- _Excerpt_
************
Most wind turbines need to be placed far apart, because the problem with lift turbines when they are placed close together is their turbulence would interfere with each other. But when the turbines are correctly spaced to benefit from that adjacent zone of higher velocity wind, the total power output jumps upwards.
US Department of Energy
Large company manufacturers that need their own sustainable energy sources
Residential areas that need off-grid energy sources
Shopping Malls, Schools, Skyscrapers
1.) Understanding the location wind source. Utilizing local weather data from airports and meteorigcial stations.
2.) Identifying reliable power purchaser or market. To date, wind energy is the most cost competitive renewable energy option on the market. Before investing thousands of dollars into wind resource assessments, permitting, and pre-construction activities, a developer will secure tentative commitments from one or more buyers for the wind plants output over 10 to 30 years of its operational lifetime.
3.) Evaluate the maintenance and performance. An environmental impact assessment need to be performed before construction, in order to ensure that communities and their environments will not be harmed by the project.
Solar Power stations and infrastructures have been increasing in many places thus bringing down the cost in many homes. However, there are still many areas where the grid does not reach the areas and it is hard to gain energy access on the go.
In order to make energy / charging stations available, standardize and universal charging station needs to be made available, DUCKT is a company that helps create this, gives access and creates a new stream of energy towards public transportation. DUCKT can charge any micromobility vehicle including scooters regardless of model in one infrastructure solution.
This company helps create a infrastructure that is suitable for many vehicles in the market. For example, in Paris, they deployed new charging infrastructure that can be plugged into advertising boards or streetlights.
The city of Paris has begun a pilot project to install 150 dock, lock and charge points for micromobility vehicles across the “Paris Rive Gauche” (13th Arrondissement) area of the French capital. The project aims to demonstrate how universal charging infrastructure can accelerate micromobility use and it’s hoped reduce climate impact in the city.
************
- _Available data_
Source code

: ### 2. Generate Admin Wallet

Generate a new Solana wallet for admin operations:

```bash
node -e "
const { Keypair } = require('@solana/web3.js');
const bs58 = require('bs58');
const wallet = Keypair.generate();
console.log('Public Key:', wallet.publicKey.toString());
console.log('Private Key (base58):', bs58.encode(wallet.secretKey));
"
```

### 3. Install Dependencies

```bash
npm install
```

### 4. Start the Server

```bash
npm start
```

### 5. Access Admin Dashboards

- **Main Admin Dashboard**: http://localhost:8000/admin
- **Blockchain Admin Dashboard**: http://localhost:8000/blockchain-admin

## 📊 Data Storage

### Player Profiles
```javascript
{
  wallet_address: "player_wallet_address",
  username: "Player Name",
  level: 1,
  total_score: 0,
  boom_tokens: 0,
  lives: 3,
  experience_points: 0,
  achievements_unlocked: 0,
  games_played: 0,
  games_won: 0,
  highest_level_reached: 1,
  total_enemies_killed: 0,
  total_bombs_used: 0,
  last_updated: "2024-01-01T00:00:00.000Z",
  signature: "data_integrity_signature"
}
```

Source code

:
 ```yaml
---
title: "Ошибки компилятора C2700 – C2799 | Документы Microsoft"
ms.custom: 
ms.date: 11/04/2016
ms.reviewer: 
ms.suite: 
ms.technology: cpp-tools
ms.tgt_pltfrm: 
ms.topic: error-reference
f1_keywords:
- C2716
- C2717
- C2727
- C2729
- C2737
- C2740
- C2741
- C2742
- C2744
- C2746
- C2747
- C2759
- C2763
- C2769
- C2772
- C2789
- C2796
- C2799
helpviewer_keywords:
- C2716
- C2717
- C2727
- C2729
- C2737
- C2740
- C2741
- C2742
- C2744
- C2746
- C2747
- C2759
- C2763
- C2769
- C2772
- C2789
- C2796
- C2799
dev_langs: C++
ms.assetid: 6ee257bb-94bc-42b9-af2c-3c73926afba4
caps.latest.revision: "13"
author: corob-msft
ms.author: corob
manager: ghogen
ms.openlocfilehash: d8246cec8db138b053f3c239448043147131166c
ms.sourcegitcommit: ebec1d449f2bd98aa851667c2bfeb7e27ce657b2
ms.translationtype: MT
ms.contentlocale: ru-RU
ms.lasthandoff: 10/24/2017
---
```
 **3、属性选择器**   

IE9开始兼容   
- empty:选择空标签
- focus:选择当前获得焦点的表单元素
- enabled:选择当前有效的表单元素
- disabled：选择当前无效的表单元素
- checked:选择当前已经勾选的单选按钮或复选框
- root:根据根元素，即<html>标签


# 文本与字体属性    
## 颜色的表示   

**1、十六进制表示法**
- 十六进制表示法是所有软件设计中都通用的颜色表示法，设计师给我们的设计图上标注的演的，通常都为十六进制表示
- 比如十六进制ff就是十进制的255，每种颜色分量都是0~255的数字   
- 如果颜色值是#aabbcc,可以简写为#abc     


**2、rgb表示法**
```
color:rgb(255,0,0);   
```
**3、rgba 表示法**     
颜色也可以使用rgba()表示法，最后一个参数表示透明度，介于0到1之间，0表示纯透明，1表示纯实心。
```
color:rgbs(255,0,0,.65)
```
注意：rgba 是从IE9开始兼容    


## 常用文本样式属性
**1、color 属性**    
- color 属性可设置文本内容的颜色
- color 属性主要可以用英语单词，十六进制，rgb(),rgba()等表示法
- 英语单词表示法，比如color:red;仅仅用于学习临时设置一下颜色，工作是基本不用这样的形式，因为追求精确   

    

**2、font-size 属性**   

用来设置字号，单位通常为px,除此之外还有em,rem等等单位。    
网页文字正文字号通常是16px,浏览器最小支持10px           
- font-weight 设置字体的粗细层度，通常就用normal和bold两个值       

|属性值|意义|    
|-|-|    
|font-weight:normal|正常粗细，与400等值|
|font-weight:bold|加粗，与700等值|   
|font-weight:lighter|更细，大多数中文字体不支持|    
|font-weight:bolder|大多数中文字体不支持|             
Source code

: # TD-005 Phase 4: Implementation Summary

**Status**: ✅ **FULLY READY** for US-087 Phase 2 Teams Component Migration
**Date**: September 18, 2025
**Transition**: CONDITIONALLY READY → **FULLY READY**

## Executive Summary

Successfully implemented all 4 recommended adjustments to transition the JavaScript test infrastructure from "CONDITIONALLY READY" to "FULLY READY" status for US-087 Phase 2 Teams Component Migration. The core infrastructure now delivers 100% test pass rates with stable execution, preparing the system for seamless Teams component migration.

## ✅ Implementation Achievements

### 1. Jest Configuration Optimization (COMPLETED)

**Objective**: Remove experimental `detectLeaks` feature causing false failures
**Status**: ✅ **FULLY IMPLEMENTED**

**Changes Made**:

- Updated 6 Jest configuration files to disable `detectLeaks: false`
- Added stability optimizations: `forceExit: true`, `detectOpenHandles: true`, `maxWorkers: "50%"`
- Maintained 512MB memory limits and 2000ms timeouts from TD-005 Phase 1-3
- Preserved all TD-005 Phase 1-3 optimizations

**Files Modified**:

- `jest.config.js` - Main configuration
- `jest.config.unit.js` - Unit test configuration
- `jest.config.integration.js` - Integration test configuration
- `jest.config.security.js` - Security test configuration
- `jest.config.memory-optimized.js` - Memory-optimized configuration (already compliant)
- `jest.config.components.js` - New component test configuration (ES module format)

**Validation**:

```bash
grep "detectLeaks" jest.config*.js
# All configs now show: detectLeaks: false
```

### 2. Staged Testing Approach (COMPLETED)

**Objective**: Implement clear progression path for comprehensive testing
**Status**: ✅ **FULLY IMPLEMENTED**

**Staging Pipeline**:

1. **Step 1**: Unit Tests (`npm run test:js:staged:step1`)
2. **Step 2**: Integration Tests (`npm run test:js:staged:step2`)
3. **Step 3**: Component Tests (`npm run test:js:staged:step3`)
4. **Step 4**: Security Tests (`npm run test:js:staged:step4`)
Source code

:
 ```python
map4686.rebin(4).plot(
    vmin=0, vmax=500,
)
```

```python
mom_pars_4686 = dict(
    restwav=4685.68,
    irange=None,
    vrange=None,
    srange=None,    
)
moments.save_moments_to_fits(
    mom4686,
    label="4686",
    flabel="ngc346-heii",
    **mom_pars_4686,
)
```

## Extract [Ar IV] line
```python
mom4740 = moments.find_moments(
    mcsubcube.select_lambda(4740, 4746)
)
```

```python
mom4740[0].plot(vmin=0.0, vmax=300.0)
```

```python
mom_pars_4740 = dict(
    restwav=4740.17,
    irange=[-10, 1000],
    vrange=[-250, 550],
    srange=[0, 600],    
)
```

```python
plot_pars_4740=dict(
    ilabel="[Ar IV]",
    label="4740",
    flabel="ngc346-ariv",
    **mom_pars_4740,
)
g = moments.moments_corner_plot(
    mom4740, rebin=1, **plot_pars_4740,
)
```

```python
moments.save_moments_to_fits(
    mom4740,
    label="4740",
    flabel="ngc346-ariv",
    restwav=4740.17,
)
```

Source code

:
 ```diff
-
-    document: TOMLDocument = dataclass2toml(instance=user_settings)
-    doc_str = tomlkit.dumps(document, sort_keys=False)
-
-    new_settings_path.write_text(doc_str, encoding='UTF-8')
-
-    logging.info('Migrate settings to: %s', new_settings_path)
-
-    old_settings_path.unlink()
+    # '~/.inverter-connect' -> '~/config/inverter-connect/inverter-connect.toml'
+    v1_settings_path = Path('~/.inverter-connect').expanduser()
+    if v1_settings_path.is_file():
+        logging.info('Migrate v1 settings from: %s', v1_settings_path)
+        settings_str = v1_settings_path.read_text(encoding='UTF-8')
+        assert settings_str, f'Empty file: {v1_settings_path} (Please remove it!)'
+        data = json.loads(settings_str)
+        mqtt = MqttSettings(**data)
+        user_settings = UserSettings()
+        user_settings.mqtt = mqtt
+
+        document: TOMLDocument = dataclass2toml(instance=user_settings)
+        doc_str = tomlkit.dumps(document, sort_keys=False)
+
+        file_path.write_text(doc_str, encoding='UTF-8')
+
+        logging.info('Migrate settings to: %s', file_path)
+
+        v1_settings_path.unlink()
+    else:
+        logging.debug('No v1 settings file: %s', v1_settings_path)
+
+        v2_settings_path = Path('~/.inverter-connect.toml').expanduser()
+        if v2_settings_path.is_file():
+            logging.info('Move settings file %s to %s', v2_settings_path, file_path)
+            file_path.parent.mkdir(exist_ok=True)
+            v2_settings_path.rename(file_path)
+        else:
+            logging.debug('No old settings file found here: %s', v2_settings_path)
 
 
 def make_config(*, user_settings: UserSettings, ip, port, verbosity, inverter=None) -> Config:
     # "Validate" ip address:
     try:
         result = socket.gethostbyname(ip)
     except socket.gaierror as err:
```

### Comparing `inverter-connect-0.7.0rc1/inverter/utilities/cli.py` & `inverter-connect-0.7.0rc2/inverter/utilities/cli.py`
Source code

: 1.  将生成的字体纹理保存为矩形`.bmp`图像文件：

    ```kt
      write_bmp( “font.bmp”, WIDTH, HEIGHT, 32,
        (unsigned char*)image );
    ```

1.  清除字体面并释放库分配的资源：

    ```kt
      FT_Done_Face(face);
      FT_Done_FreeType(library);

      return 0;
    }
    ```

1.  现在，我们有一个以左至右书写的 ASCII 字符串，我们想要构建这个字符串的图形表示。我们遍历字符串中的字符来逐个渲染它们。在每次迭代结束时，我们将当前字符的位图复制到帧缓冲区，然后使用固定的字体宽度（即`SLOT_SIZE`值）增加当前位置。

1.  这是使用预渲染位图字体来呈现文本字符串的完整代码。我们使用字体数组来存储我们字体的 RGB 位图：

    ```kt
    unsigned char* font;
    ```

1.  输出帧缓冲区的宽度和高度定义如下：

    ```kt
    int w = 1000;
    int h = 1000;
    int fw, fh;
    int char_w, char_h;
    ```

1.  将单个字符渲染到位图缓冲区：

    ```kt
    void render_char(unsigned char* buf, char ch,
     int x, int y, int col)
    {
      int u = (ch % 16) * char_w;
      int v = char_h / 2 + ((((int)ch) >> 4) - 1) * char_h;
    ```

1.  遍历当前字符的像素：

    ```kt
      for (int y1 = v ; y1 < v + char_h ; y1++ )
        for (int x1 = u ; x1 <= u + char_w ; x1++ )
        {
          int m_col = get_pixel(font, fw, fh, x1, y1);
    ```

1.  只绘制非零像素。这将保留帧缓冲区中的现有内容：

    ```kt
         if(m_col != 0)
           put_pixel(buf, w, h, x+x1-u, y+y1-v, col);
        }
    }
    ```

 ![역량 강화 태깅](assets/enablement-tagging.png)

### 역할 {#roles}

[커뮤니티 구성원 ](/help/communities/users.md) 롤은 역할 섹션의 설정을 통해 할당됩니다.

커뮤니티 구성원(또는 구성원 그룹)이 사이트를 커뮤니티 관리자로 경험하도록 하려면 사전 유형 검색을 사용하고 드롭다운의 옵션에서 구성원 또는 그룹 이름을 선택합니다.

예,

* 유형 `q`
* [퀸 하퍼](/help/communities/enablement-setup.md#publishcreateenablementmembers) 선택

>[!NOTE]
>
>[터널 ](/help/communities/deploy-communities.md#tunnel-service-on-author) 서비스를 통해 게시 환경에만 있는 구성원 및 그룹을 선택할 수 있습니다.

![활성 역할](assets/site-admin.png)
************
- _Assigned task 1_
In the excerpt on renewable energy and charging infrastructure, how many dock, lock and charge points does the Paris pilot project plan to install?
- _Assigned task 2_
Extend the excerpt on renewable energy and charging infrastructure from its last sentence.
The rows have nothing to do with the excerpt on renewable energy and charging infrastructure.

- _Exercise response 1_
150.

- _Exercise response 2_
Scooters are very popular in the cities, so providing sufficient infrastructure will no doubt become crucial for authorities in the capital going forward. Time will tell whether projects such as this will be rolled out more widely in Paris and other cities where scooter usage is increasing.
Public Space Owners (Key Stakeholders): While service operators are visitors of the city, people and the local authority are the hosts, and the hosts of the city are the one who will be impacted in their daily life
Sharing Operators (Primary Stakeholders): Firms are spending almost 60% of their income for operations and charging. Operators can cut from their extra operation times, especially to charge during the day anytime, anywhere. DUCKT Station provide safety against vandalism both during the day and night
3rd party Business (Secondary Stakeholders): Parking operators, energy suppliers, coffee chains, EV stations, Shopping centers, holiday resorts, gas stations get to become mobility service hotspots.
Deploying this technology
Work with cities local authorities and scooters operators to present this solution to implement as a standard that benefits all. Furthermore, they also can work with scooter manufacturers because they have internationally patented the plug works in how it’s designed, they can have these adapters as a spec ready into these vehicles so they will already have a infrastructure solution that is already existing in the cities.